## SELECTED TEXT
Segment Open

God: Brahman: impersonal being, consciousness, and bliss (satchitananda).

Jesus: A man who realized the Christ.

The Christ: The divine part of man.

The Holy Spirit: Impersonal energy.

The Trinity: Brahman personified; for instance, the Father is Sat (divine Bliss); the Son is tat (universal consciousness); the Spirit is aum (cosmic vibration).

Salvation: By knowledge and works.

Man: Inwardly divine.

Sin: Ignorance.

Satan: Maya (illusion).

The second coming: Cosmic consciousness.

The Fall: Symbolic.

The Bible: One of many scriptures, all of which are believed to teach the same key truths of Yogananda and SRF.

Death: Ultimately one with life.

Heaven and Hell: States of consciousness.

Introduction and History

The Self-Realization Fellowship (SRF) was the second major Hindu movement to come to America after Vedanta. The occasion was the 1920 International Congress of Religious Liberals in Boston, sponsored by the American Unitarian Association. This congress had selected Paramahansa Yogananda to come to America to represent India and Hindu spirituality. (“Yogananda” means bliss, ananda, through divine union, yoga.)

Yogananda personally initiated over 100,000 students into kriya yoga, the “distinctive” SRF meditative yoga practice. Like all yogas, kriya yoga is designed to awaken and energize the chakras, the purported psychic centers along the spine, which is said to lead to “God-realization,” the personal awareness of one’s underlying unity with the ultimate divine essence.

Paramahansa Yogananda

Paramahansa Yogananda was born Mukunda Lal Ghosh in Gorakhpur, India, January 5, 1893. He evinced the typical traits of a guru: 1) he displayed various occult powers from childhood, which were interpreted as evidence of divine blessing; 2) though he had been exposed to Christianity early on, he purposefully rejected it by the age of eight and 3) according to his autobiography, he was at times so “drunk with God” from occult practice that he brought numerous problems into his life.

Segment Closed

## COMPLETE THE FOLLOWING
a: Answer these questions from the text on the Self-Realization Fellowship.
(i) In what year and in which city was the International Congress of Religious Liberals held?
(ii) What does the text give as the meaning of sin?
(iii) Where was Paramahansa Yogananda born?
b: Transcribe part of the text on the Self-Realization Fellowship word for word: begin at the words "Jesus: A man" and stop after "Man: Inwardly divine.".
c: Decide whether each statement agrees with the text on the Self-Realization Fellowship, and quote the words that settle it.
(i) Yogananda personally initiated more than 100,000 students into kriya yoga.
(ii) The Self-Realization Fellowship was the first major Hindu movement to come to America.
(iii) Heaven and Hell are described as physical places.

Collected data:
Segment Open

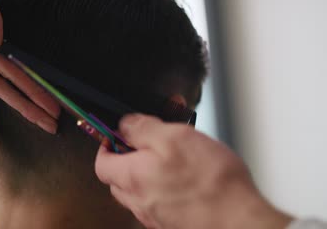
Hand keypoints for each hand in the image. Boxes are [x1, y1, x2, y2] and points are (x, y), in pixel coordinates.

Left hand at [95, 114, 292, 228]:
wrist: (240, 223)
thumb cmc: (212, 183)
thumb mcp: (174, 137)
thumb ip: (142, 128)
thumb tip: (125, 124)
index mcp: (132, 177)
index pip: (102, 162)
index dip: (108, 144)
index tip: (119, 134)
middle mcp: (139, 201)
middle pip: (118, 178)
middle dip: (128, 157)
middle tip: (147, 143)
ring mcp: (155, 215)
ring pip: (139, 191)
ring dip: (148, 172)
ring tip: (172, 158)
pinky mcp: (172, 223)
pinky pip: (159, 202)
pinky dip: (165, 188)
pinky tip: (185, 179)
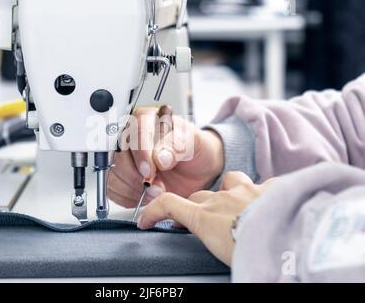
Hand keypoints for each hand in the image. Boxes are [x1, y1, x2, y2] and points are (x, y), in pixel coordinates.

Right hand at [108, 107, 223, 207]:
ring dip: (132, 189)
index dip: (140, 153)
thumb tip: (159, 157)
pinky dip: (128, 197)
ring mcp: (124, 157)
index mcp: (147, 119)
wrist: (198, 170)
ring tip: (154, 193)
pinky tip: (145, 196)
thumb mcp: (194, 143)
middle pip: (119, 155)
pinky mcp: (120, 176)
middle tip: (156, 187)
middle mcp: (130, 136)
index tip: (149, 171)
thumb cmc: (195, 149)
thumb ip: (178, 145)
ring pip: (113, 174)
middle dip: (136, 177)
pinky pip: (113, 189)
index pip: (135, 131)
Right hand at [137, 172, 275, 265]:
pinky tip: (268, 202)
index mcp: (205, 216)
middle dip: (195, 207)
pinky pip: (264, 185)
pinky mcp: (270, 189)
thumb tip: (208, 243)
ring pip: (230, 180)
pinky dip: (262, 193)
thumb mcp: (217, 251)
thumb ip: (206, 238)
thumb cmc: (251, 252)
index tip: (145, 220)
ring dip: (228, 190)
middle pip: (198, 196)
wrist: (286, 241)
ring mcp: (247, 191)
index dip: (153, 211)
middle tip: (199, 224)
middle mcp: (222, 198)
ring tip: (234, 204)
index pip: (169, 205)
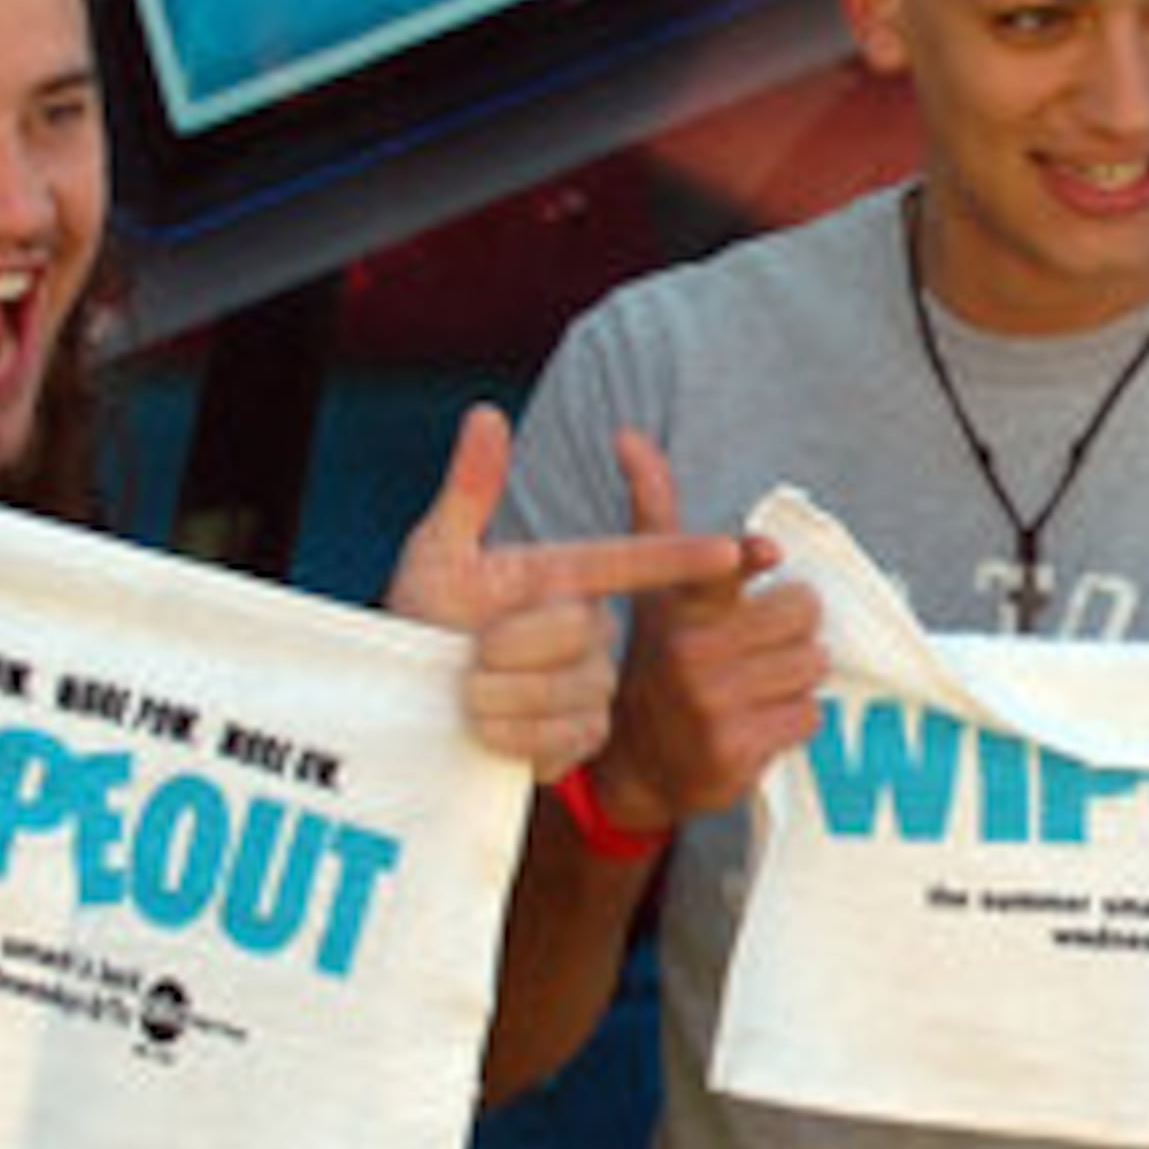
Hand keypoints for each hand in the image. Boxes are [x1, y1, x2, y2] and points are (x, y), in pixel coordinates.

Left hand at [386, 407, 749, 779]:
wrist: (411, 704)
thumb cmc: (425, 620)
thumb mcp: (438, 553)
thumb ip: (469, 488)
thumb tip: (485, 413)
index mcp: (566, 574)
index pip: (637, 560)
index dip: (686, 555)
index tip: (737, 551)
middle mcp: (590, 626)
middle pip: (576, 630)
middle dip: (508, 645)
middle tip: (467, 654)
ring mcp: (591, 684)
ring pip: (566, 688)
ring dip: (499, 695)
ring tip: (469, 693)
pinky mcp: (582, 736)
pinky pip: (560, 736)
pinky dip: (510, 735)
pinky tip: (486, 731)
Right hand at [579, 428, 825, 833]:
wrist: (635, 765)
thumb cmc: (658, 661)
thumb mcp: (655, 588)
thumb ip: (653, 509)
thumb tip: (629, 435)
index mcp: (678, 607)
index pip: (721, 568)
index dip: (749, 557)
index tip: (765, 553)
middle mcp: (690, 653)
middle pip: (802, 614)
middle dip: (794, 628)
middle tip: (763, 645)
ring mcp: (711, 705)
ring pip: (811, 666)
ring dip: (797, 676)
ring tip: (758, 684)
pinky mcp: (734, 751)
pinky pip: (808, 717)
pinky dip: (795, 719)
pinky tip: (758, 720)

Segment Closed

## EXPECTED RESPONSES
a:
(i) 1920, in Boston
(ii) Ignorance
(iii) Gorakhpur, India

b:
Jesus: A man who realized the Christ.

The Christ: The divine part of man.

The Holy Spirit: Impersonal energy.

The Trinity: Brahman personified; for instance, the Father is Sat (divine Bliss); the Son is tat (universal consciousness); the Spirit is aum (cosmic vibration).

Salvation: By knowledge and works.

Man: Inwardly divine.

c:
(i) Yes: "Yogananda personally initiated over 100,000 students into kriya yoga"
(ii) No: "was the second major Hindu movement to come to America after Vedanta"
(iii) No: "Heaven and Hell: States of consciousness."